About 11 kilometers south of Mandalay, just between the Taungthaman Lake and the Ayeyarwady River, lays the small town of Amarapura, another former capital of the old Burmese kingdom. Apart from pagodas and the ruins of the ancient palace, the city offers one of Myanmar’s most photographed sights: the narrow, 1,200-meter-long U Bein bridge, which made entirely out of teak wood. The gangly looking bridge was built in 1784, but is still in mint condition and never needed any serious repairs. It was named after its founder, a former mayor, and was built from over 1,000 teak logs, partially even with the ruins of the abandoned royal city. Thus, for its incredible length spanning the lake, the U Bein bridge is recognized as the longest teak wood bridge in the world. Sunsets are especially popular, as the setting sun creates a beautiful silhouette of the bridge, photos of which adorn many a living room at home.
Sporadically, platforms, pavilions and benches are built into the bridge to offer travellers some rest and protection from the burning Southeast Asian sun. Apart from crossing on foot, it is also worth it to head to the Mahagandayon Monastery, which is located right at the beginning of the bridge.
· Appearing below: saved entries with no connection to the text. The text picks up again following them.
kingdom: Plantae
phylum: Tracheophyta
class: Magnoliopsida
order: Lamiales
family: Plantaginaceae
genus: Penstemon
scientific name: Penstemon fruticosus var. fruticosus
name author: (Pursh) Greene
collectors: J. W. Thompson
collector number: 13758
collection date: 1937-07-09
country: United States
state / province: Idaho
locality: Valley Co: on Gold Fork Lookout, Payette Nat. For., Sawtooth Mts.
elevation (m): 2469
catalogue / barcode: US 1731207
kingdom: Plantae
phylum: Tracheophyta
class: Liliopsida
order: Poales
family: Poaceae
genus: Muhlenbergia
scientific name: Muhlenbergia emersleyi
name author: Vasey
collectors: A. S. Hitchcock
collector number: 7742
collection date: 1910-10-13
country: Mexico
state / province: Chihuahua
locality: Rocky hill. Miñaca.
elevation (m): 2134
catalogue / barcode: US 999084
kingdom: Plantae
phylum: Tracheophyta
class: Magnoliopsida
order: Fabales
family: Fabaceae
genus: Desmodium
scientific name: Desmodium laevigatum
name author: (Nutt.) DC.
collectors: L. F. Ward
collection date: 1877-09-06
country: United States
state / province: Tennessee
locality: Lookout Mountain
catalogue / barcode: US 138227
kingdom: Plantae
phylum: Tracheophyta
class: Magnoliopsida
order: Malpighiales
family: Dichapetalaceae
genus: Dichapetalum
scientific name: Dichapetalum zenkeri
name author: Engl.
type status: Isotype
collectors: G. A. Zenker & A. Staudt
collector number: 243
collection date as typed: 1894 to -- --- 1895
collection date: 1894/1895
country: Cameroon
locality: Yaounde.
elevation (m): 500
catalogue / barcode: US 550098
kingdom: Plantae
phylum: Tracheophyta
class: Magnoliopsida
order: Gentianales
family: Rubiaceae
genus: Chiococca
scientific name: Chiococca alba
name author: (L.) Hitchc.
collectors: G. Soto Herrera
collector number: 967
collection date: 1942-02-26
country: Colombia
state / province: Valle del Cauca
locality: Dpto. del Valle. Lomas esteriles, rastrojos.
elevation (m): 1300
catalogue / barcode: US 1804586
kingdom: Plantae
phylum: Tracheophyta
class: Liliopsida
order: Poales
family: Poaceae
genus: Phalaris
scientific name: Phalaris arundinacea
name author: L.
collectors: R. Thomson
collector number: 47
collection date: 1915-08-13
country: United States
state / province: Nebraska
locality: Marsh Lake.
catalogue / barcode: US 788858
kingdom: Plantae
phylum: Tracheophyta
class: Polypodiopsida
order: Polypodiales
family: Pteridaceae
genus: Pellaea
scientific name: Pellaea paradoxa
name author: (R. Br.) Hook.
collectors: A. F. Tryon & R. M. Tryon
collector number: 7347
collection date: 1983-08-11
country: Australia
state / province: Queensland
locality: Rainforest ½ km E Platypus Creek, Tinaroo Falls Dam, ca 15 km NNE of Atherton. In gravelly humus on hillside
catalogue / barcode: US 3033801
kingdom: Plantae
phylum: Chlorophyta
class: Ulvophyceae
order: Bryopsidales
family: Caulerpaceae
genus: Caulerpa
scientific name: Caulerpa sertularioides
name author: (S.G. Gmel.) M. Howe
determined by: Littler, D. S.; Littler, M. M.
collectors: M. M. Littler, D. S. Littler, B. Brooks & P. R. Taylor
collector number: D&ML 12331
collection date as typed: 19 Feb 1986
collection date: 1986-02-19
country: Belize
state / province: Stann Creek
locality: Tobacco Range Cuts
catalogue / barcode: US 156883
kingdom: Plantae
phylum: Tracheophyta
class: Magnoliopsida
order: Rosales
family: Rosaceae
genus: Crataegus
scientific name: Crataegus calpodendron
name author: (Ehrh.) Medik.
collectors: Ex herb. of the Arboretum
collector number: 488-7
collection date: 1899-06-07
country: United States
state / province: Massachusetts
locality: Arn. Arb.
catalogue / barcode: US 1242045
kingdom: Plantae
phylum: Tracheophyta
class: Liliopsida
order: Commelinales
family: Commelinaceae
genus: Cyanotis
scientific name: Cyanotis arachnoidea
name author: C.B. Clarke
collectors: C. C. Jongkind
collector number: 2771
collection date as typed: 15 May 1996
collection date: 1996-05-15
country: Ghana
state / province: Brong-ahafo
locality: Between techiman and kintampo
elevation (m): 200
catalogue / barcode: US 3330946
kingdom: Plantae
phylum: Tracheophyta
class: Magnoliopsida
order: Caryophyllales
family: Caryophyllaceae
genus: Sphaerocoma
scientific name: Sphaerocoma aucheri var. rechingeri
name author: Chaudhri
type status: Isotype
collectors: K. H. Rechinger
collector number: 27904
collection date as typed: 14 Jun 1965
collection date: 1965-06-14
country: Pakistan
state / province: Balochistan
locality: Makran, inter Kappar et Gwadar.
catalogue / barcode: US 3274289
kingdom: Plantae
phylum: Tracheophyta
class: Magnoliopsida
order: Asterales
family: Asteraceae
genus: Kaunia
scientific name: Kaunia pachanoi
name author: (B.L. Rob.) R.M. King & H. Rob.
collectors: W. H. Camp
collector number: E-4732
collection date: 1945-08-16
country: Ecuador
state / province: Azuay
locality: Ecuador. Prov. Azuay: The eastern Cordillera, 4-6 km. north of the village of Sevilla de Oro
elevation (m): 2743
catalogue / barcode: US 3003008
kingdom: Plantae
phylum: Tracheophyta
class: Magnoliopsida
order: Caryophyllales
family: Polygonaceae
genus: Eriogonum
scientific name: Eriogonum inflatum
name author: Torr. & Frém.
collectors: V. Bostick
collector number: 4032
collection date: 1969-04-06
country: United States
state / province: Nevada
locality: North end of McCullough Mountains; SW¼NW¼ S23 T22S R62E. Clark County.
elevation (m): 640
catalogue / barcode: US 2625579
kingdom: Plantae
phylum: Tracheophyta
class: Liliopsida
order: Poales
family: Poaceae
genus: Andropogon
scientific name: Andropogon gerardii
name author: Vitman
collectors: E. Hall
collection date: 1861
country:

The monastery is one of the biggest in Myanmar and houses up to 1000 monks, some of which can often be seen strolling across the teak wood bridge in their billowing red robes. Visitors are welcome to glimpse into the life of these devout Buddhists and wander through the hallways, although it gets almost too busy during mealtimes.
Because of the short distance from Mandalay, most people visit Amarapura on a day trip. You can either fly into the Mandalay International Airport or take one of the many bus or train connections and then head to Amarapurna by scooter, taxi or boat.